No, the Friend Valentine is all fun and games until someone gets confused, which certainly happened to one reader. They described the benign agreement to me, insisting that all felt platonic until “it stopped being as, well, friends-y.” The interest bestowed upon the reader by their Friend Valentine was unwarranted and unreciprocated, resulting in an awkward post-dinner movie-watching session with advances being fired and deflected at breakneck speed.
Herein lies the danger: while imposing a platonic theme on a romantic day, you run the risk of confusing friend with more-than-friend in unproductive ways. The reader advises, “If you think you can have a real Friend Valentine, totally do it; who says this holiday can only be appreciated by those in relationships. If you’re not as sure, I might skip it and sit at home with a box of Whitman’s, a movie, and some good fellow-single friends.”

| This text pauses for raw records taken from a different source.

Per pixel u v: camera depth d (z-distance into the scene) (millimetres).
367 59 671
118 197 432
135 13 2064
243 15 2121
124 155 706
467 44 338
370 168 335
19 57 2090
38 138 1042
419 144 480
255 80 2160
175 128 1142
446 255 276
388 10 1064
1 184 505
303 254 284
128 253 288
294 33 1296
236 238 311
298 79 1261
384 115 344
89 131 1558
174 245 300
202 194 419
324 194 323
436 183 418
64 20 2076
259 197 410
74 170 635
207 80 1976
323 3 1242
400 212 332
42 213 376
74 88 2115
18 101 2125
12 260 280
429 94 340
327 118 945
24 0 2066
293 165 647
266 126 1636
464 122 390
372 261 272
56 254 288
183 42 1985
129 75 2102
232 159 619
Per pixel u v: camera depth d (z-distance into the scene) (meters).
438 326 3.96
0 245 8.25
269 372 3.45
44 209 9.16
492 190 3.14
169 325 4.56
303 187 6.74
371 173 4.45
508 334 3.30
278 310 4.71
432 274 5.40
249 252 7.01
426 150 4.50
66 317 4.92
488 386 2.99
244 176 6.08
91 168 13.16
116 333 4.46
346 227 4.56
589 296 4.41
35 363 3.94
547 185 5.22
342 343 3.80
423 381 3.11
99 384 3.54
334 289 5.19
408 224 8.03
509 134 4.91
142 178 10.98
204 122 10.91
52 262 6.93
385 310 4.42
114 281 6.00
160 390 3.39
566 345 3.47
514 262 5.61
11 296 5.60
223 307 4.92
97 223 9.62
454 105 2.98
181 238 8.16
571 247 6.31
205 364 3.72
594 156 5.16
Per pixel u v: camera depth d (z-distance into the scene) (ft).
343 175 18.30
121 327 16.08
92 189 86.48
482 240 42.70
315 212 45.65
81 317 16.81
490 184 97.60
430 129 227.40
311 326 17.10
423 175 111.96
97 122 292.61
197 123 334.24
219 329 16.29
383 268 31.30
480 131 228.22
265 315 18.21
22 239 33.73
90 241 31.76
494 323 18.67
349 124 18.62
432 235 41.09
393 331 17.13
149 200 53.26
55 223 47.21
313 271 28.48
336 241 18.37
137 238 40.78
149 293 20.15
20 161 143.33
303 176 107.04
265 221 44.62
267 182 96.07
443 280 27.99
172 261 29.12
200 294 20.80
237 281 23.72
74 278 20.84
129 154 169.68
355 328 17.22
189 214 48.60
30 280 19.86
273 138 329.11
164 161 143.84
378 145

Indeed, variations on the single-life Valentine’s Day can be focused on same-sex platonic friendships. Such is the Bro-lentine: an arrangement between any number of friends, typically within one gender or orientation, wherein all hallmarks of the holiday are done away with and replaced with chicken wings and beer. The name derives from the Bro’s choice cuisine which defies the typical Valentine’s Day ware, rather than the particular gender or disposition of the individual. Indeed, three determined females at Tufts attempted to conduct their own Bro-lentine’s Day; they were merely thwarted by the number of wings consumed, leaving their beers untouched and their digestive systems vengeful.
When pursued properly, these alternatives to Valentine’s Day can bring greater joy than the traditional celebration. Selecting your preferred distortion is part of the fun, and part of the beauties of being true to your understanding of love and affection.
Or, you can do it the right way, and have your birthday on the same day as Valentine’s Day so that you can go out with friends to celebrate, and you’ll never be alone on Valentine’s Day no matter how much you care or don’t care about the day. Such are the blessed who are born on February 14th.